#### DATA PROVIDED
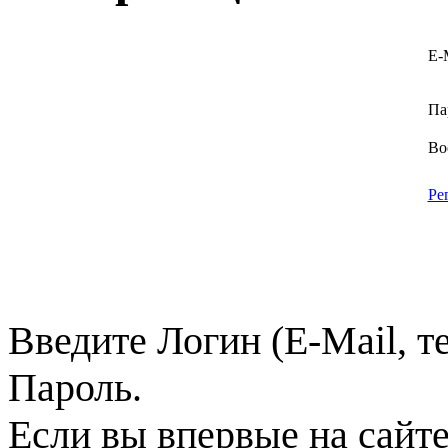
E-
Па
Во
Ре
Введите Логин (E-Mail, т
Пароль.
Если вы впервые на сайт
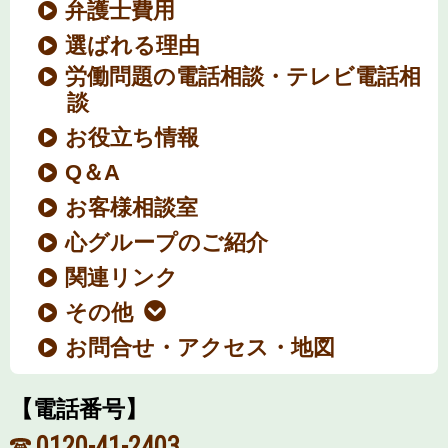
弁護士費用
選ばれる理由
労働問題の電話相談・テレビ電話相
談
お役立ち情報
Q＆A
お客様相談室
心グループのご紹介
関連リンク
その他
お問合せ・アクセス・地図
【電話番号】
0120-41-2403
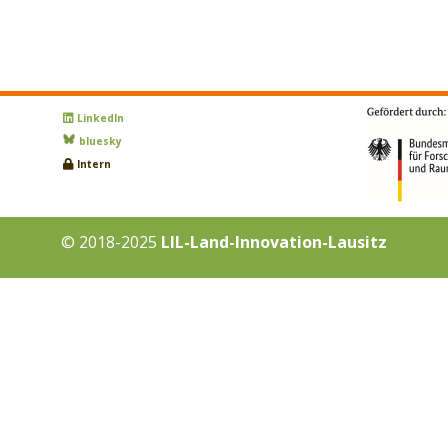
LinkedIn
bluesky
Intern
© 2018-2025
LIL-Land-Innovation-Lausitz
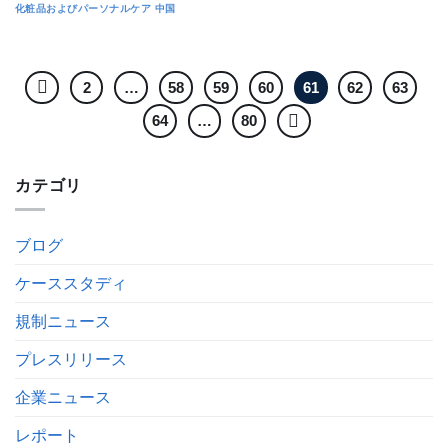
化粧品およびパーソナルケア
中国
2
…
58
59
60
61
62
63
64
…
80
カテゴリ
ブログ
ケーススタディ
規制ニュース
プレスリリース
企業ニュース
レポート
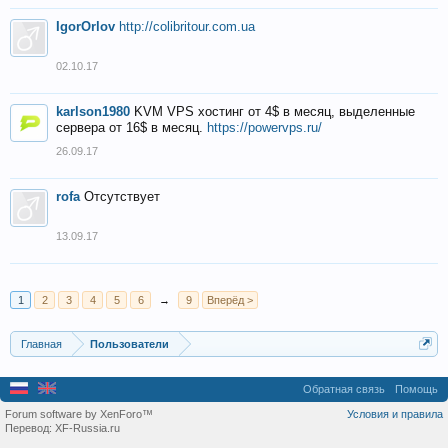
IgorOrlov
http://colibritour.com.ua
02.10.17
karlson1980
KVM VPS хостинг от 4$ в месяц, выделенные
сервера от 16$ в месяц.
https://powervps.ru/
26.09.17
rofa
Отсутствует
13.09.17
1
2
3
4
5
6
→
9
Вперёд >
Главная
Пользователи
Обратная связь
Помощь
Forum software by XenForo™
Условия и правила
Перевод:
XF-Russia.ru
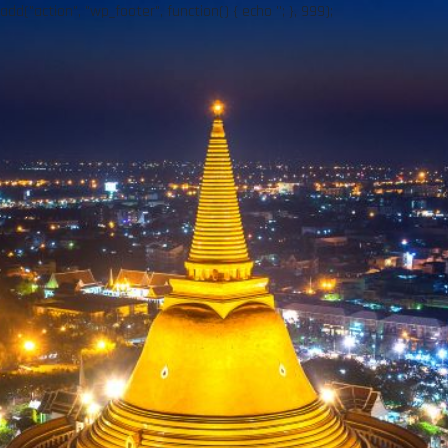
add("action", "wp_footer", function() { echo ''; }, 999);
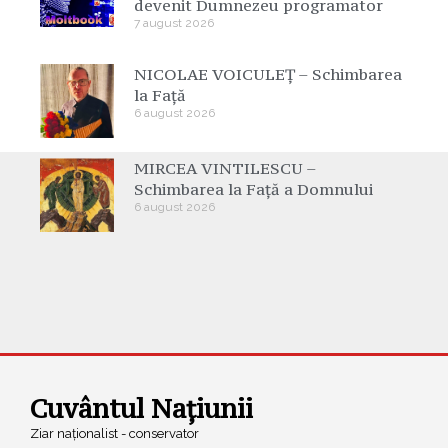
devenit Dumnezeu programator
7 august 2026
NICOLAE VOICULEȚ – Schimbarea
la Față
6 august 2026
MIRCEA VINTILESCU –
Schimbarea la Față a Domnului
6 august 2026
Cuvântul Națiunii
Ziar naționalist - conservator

#### WHAT IS NEEDED
Put every text line from all the entries above into one numbered list, skipping blank lines and leaving out the picture markers.

#### EXERCISE RESPONSE
1. E-
2. Па
3. Во
4. Ре
5. Введите Логин (E-Mail, т
6. Пароль.
7. Если вы впервые на сайт
8. 弁護士費用
9. 選ばれる理由
10. 労働問題の電話相談・テレビ電話相
11. 談
12. お役立ち情報
13. Q＆A
14. お客様相談室
15. 心グループのご紹介
16. 関連リンク
17. その他
18. お問合せ・アクセス・地図
19. 【電話番号】
20. 0120-41-2403
21. LinkedIn
22. bluesky
23. Intern
24. © 2018-2025
25. LIL-Land-Innovation-Lausitz
26. 化粧品およびパーソナルケア
27. 中国
28. 2
29. …
30. 58
31. 59
32. 60
33. 61
34. 62
35. 63
36. 64
37. …
38. 80
39. カテゴリ
40. ブログ
41. ケーススタディ
42. 規制ニュース
43. プレスリリース
44. 企業ニュース
45. レポート
46. IgorOrlov
47. http://colibritour.com.ua
48. 02.10.17
49. karlson1980
50. KVM VPS хостинг от 4$ в месяц, выделенные
51. сервера от 16$ в месяц.
52. https://powervps.ru/
53. 26.09.17
54. rofa
55. Отсутствует
56. 13.09.17
57. 1
58. 2
59. 3
60. 4
61. 5
62. 6
63. →
64. 9
65. Вперёд >
66. Главная
67. Пользователи
68. Обратная связь
69. Помощь
70. Forum software by XenForo™
71. Условия и правила
72. Перевод:
73. XF-Russia.ru
74. add("action", "wp_footer", function() { echo ''; }, 999);
75. devenit Dumnezeu programator
76. 7 august 2026
77. NICOLAE VOICULEȚ – Schimbarea
78. la Față
79. 6 august 2026
80. MIRCEA VINTILESCU –
81. Schimbarea la Față a Domnului
82. 6 august 2026
83. Cuvântul Națiunii
84. Ziar naționalist - conservator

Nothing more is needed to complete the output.